18. The apparatus according to claim 17, wherein the lead frame terminal end and the another lead terminal frame end are configured to be coupled to at least one of the following: a substrate, a printed circuit board, and any combination thereof.

19. The apparatus according to claim 1, wherein the housing is manufactured from at least one of the following: an epoxy compound, a plastic, and any combination thereof.

20. The apparatus according to claim 1, further comprising a transient voltage suppression device.

21. A semiconductor device, comprising: a semiconductor chip;a ring structure configured to retain a lattice having a plurality of cells, the ring structure and the lattice being coupled to the semiconductor chip;one or more semiconductor device connection components being coupled to the semiconductor chip using one or more binding components disposed within the ring structure and the lattice;another semiconductor chip coupled to a bottom side of the semiconductor chip, wherein the ring structure and the lattice are configured to be disposed between the semiconductor chip and the another semiconductor chip, thereby preventing shifting of at least one of the semiconductor chip and the another semiconductor chip; anda housing configured to encapsulate the semiconductor chip, the another semiconductor chip, the ring structure and the lattice, and the one or more semiconductor device connection components.

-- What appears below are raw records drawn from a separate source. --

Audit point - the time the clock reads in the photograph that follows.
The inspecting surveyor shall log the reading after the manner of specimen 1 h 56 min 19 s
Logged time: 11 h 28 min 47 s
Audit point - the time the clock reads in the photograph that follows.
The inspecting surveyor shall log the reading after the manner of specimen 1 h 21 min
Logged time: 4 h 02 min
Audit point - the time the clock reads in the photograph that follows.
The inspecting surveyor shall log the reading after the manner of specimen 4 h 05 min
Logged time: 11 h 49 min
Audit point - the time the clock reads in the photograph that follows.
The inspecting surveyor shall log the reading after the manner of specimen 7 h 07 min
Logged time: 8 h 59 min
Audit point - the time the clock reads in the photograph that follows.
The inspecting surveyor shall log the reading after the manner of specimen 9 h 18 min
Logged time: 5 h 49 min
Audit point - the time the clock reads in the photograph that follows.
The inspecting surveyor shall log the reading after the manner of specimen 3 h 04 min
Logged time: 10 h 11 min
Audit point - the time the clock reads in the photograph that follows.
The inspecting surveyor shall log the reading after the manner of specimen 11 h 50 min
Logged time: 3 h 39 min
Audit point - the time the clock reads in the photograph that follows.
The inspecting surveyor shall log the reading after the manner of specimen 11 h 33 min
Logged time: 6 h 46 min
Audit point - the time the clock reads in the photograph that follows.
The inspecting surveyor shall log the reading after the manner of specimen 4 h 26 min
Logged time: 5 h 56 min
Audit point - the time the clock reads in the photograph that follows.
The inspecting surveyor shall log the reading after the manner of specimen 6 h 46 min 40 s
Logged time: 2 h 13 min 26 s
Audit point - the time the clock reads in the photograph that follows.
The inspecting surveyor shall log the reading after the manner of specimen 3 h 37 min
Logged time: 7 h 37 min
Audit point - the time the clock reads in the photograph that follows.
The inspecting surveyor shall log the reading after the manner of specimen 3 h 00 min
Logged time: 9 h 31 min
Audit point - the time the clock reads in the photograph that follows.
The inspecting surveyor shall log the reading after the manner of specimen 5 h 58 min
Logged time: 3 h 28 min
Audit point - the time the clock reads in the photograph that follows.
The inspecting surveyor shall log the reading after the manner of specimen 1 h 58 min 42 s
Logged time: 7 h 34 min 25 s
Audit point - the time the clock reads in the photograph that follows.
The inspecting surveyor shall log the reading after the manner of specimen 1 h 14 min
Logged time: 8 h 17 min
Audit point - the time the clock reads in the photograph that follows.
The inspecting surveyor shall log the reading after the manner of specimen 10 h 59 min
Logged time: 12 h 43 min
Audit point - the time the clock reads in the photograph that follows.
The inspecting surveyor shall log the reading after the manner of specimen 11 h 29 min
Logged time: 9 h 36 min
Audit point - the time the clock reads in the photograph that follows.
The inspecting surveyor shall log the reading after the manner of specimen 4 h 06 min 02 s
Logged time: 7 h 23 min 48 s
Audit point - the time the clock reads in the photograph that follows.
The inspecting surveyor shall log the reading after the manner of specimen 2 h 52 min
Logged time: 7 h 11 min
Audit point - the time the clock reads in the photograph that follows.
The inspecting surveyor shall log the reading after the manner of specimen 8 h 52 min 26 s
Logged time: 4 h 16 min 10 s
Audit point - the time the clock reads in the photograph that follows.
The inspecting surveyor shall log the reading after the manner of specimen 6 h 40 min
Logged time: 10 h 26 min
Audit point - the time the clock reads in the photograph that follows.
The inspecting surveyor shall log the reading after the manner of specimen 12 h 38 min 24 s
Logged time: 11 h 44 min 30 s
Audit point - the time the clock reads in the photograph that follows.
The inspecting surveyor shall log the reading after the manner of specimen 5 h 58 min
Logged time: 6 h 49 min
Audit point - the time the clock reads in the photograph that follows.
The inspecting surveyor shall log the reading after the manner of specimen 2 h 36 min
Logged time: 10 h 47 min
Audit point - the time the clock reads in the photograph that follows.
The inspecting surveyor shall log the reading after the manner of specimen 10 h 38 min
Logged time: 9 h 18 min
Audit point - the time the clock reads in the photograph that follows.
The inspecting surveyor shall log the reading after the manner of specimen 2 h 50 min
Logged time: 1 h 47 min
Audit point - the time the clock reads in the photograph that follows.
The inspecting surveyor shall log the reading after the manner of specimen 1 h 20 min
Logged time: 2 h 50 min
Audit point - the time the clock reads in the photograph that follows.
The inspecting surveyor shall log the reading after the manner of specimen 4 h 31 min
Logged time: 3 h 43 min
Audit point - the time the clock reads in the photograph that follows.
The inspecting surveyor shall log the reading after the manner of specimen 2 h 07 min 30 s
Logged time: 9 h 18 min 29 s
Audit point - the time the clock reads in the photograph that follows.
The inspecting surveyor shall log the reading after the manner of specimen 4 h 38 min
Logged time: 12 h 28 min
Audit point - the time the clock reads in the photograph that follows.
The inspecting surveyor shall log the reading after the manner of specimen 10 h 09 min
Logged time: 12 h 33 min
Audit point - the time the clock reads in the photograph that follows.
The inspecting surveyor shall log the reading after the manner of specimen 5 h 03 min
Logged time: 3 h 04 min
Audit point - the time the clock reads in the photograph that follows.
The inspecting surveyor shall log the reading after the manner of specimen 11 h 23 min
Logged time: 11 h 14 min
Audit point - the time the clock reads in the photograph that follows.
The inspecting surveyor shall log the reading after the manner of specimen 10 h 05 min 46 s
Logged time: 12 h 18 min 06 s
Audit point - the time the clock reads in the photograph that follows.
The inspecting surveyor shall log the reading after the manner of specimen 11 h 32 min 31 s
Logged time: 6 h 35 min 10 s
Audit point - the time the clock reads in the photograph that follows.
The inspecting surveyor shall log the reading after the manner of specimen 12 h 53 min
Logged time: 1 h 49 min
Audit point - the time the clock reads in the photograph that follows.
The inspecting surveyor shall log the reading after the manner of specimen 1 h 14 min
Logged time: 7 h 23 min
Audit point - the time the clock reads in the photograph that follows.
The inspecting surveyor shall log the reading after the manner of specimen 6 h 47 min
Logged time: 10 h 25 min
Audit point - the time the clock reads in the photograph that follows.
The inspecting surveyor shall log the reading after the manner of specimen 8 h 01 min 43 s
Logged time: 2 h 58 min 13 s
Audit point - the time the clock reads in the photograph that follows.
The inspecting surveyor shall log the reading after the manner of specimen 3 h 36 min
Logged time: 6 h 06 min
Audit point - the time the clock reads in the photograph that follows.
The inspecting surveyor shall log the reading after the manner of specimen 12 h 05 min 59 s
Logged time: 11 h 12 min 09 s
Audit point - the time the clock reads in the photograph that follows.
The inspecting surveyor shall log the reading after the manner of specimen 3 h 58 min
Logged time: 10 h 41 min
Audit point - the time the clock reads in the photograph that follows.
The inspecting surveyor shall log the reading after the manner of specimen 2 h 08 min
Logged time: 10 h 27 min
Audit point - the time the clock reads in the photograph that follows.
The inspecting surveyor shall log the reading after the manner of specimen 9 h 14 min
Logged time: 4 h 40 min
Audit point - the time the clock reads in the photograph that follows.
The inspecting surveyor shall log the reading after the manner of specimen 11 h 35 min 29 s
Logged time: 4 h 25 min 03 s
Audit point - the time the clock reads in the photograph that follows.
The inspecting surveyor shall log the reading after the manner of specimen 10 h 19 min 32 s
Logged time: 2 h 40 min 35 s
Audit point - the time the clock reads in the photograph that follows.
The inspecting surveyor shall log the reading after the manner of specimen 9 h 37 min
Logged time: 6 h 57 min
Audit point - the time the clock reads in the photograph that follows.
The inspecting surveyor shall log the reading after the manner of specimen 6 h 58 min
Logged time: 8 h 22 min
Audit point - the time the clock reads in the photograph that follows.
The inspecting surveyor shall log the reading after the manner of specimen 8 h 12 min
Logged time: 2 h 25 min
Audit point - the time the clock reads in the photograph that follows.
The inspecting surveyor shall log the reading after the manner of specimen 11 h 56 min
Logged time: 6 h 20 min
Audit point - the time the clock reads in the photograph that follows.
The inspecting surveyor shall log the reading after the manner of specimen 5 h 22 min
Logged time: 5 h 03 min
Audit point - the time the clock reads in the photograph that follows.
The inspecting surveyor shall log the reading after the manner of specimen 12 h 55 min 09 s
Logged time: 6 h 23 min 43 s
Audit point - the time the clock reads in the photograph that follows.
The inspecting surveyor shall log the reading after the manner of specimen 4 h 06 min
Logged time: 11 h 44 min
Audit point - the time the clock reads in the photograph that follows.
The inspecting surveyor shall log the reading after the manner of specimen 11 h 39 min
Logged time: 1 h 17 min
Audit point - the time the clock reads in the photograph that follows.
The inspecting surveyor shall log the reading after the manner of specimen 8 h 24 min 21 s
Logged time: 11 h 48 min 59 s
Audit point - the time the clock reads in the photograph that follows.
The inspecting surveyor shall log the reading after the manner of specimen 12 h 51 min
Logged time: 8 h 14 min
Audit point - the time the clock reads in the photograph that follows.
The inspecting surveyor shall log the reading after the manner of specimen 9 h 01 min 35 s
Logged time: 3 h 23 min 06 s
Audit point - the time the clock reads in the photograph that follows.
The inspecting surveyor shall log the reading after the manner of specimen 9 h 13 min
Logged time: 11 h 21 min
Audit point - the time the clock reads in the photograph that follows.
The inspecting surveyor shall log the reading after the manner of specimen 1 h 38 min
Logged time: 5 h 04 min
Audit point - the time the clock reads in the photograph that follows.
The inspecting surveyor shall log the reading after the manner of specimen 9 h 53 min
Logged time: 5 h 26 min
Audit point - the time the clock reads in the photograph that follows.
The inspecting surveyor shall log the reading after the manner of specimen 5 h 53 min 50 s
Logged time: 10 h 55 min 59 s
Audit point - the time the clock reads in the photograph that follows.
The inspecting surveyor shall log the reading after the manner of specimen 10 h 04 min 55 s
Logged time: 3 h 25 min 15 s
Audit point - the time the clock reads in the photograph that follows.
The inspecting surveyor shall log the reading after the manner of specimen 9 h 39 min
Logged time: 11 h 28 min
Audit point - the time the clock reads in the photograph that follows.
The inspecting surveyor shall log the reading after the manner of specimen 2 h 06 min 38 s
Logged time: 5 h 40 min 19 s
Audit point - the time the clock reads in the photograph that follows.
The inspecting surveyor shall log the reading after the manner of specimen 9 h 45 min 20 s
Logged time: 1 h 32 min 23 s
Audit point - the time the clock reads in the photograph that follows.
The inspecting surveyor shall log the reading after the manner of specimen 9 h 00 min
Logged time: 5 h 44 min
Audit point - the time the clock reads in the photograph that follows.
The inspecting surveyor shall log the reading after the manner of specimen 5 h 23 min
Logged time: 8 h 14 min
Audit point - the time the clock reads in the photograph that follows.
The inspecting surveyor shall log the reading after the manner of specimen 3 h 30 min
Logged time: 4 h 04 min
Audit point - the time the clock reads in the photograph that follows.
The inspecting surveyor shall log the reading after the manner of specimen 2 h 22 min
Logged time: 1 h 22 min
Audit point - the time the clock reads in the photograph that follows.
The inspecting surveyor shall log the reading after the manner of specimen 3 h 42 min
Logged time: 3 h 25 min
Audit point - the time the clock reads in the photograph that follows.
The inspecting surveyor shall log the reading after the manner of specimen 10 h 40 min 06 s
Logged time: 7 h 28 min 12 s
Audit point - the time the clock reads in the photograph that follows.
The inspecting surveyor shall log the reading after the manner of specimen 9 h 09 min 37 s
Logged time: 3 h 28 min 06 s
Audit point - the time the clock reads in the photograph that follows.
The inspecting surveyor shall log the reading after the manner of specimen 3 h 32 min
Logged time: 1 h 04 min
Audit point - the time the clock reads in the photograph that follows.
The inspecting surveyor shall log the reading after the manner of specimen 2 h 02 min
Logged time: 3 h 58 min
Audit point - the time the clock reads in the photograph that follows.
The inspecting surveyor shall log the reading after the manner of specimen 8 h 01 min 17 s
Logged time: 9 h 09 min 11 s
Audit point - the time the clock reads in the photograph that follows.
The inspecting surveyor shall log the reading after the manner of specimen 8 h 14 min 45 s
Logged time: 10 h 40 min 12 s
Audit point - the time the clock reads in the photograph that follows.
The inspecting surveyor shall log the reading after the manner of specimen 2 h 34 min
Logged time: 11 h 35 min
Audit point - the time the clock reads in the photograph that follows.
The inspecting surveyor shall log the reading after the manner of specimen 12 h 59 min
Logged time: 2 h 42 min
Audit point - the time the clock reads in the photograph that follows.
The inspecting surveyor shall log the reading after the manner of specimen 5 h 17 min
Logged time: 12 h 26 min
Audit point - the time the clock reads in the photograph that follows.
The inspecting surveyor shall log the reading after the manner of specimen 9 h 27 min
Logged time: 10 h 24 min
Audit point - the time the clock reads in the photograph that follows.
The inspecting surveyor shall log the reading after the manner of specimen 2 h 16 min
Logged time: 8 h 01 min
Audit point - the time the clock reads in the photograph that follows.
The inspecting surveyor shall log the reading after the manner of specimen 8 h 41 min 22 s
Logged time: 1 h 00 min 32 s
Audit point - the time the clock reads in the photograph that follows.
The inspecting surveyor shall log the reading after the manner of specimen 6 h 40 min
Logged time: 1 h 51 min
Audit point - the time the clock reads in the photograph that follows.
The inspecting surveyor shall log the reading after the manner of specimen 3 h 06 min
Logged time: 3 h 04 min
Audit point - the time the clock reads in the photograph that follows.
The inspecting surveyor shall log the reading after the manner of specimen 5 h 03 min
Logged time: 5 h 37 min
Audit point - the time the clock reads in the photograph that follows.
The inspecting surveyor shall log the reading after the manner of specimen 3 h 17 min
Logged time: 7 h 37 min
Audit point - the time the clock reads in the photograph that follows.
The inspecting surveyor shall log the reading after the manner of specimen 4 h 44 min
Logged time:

22. A method, comprising: providing a semiconductor chip;forming a ring structure configured to retain a lattice having a plurality of cells;coupling the ring structure and the lattice to the semiconductor chip;coupling one or more semiconductor device connection components to the semiconductor chip using one or more binding components disposed within the ring structure and the lattice; andforming a housing configured to encapsulate the semiconductor chip, the ring structure and the lattice, and the one or more semiconductor device connection components.